At 8-years-old, Lem was a firecracker of a child! He had the energy of a dozen children and had been through several disrupted adoptions. Lem was wounded and he challenged us at every turn. We can now say, with full confidence, that God has healed our sweet boy and he is proving to be a trustworthy young man with a fierce sense of right and wrong.  He is a star athlete and yet so humble about the gifts he has been given in that department.  Whenever the phrase "it was worth it" comes up in a television show, casual conversation or something I'm reading, my mind goes to our precious Lem.  We waited a long, long time and went through many MANY trials before this child grafted into the family but here he is and yes . . . it was worth the wait!

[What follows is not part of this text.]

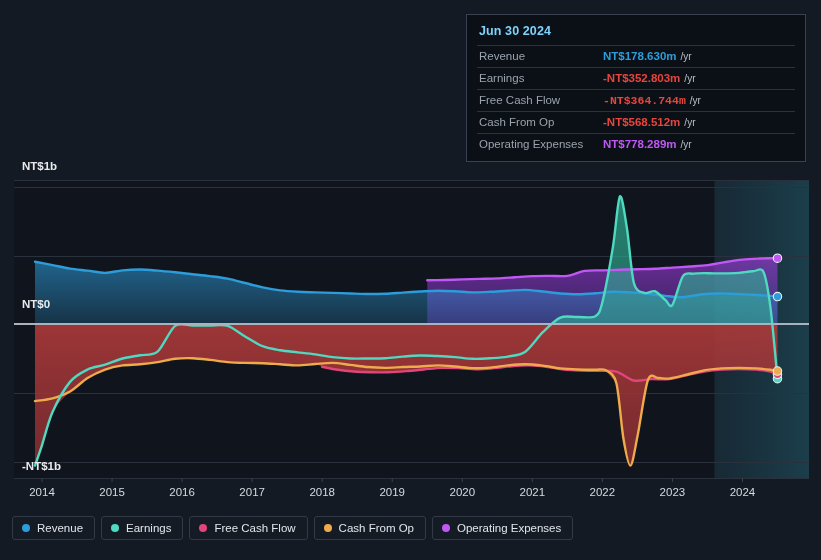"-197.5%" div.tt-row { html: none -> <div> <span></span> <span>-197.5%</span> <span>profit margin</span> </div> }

Four years later, God gave us the blessing of a child with Down Syndrome. . .
This tiny "baby" was 2 1/2 years old when he found his way into our family and along with him, came the most remarkable changes in all of us!  Appreciation for the smallest gains, compassion for those who struggle with developmental disabilities, the kind of protective love for another person that makes you ready to spring into action at the slightest sideways glance . . . we have to temper this in our older children. We have to assure them that not everyone who looks at our Angel Baby in public is thinking something unkind.  But more than what he represents, we love who he IS.  He is shy with strangers, he loves to dance and "sing", he eats with great gusto and he can be as stubborn as any child I've ever met.  Watching him sleep is precious and holding him while he sleeps can still put tears in my eyes.  When we hear "God's ways are higher than our ways", we can agree with complete certainty.  We might not have pursued the adoption of this Angel had not the Lord pricked our hearts so clearly . . . but oh, what we might have missed!  He is as close to perfection as a human can be.
The irony of that statement might be lost on some but if you have a child like ours, you understand completely.

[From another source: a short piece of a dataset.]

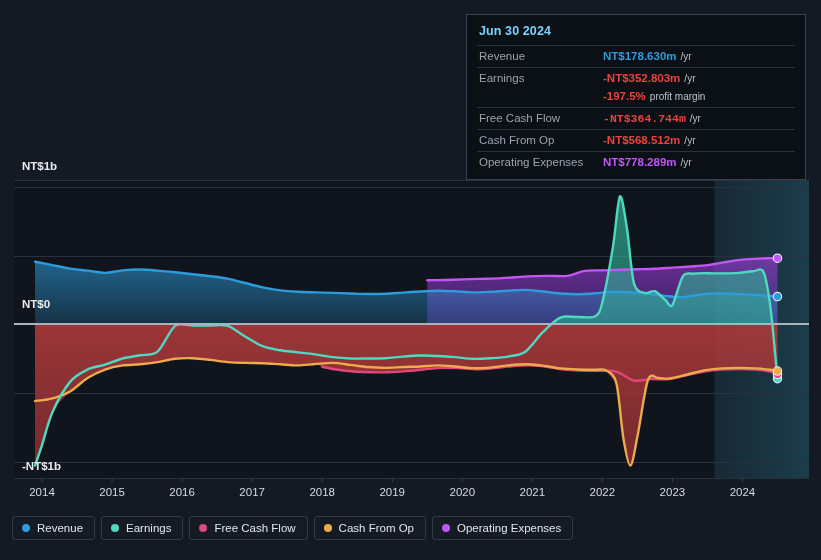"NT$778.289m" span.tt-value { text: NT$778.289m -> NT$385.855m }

But Our Father was not finished stuffing this family full just yet. . .
Into my hands came the file of an almost 15 year old boy.  And I saw his picture. And I knew he was MINE . . . just as sure as I knew I was living and breathing, I knew this young man was destined for our family . . .
And he came- terrified and uncertain, having been so long in his caring center. Having built relationships that were real and strong with so many who raised him, hating to leave yet needing to move on at the same time.  But this young man had been prayed over. He had been committed to God many times by many Believers. And we have been blown away to have been chosen to step into his life at this juncture and be the ones to say "forever". . . that is a privilege we will never take for granted.  God could have chosen anyone, but He chose US.   Thank you, Father!

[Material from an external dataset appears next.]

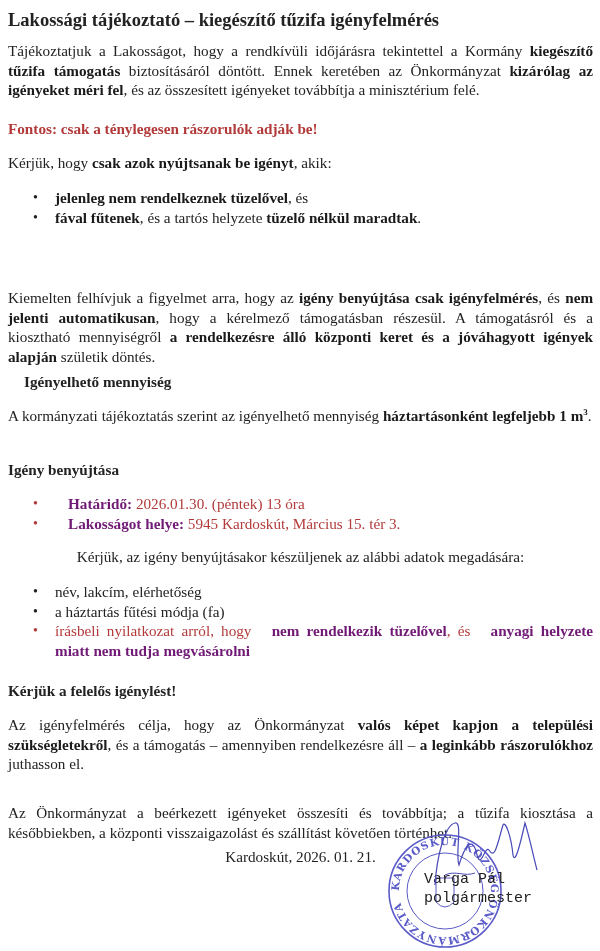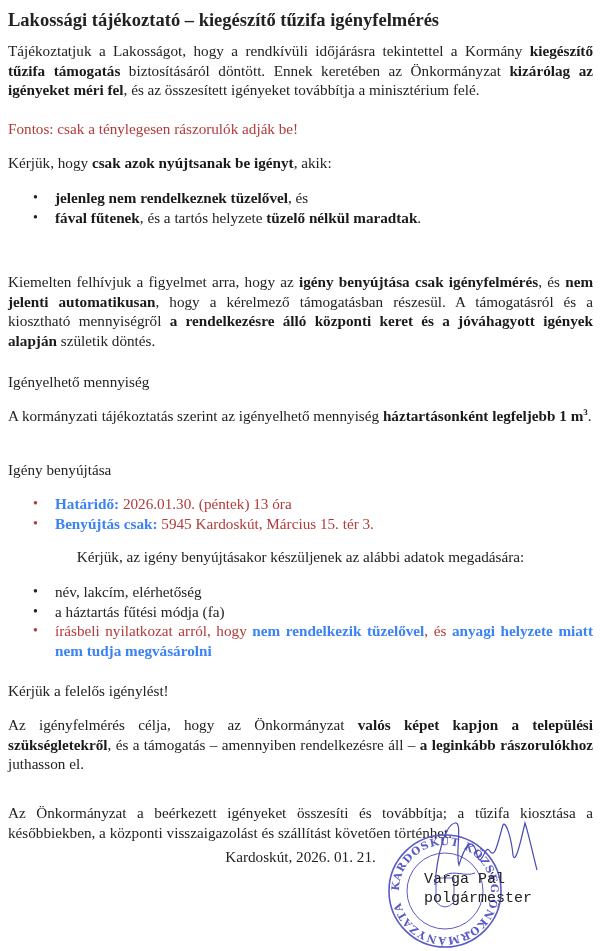"Fontos: csak a ténylegesen rászorulók" .heading { font-weight: normal -> bold }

And our crew has grown so big and beautiful, I often can't believe they are mine . . .


So as Orphan Sunday draws to a close,  I pray that families around the world are prompted to open their hearts and homes to just one more child, or to give to a family going through the adoption process, or to pray for orphans in every country.

The knowledge that there are children with nobody to call "mommy" or "daddy" lays me low. I choose to focus on all the "found" children today, like my own sons, but I am keenly aware that many remain unclaimed, feel unwanted, feel "less than" and in this broken world, that will always be a bitter truth.   But my prayer for those priceless treasures is that YOU, my readers, my friends, will notice, and care, and pursue them, even to the point of tremendous personal sacrifice.

There is no child too disabled, no land too far and no price tag too high for our Father.
He pays for what He orders. He guides. He equips. He sustains.
Always.
On time.
And sometimes, he even says "keep the change". . .
Won't you ask Him what He wants of you on this Orphan Sunday?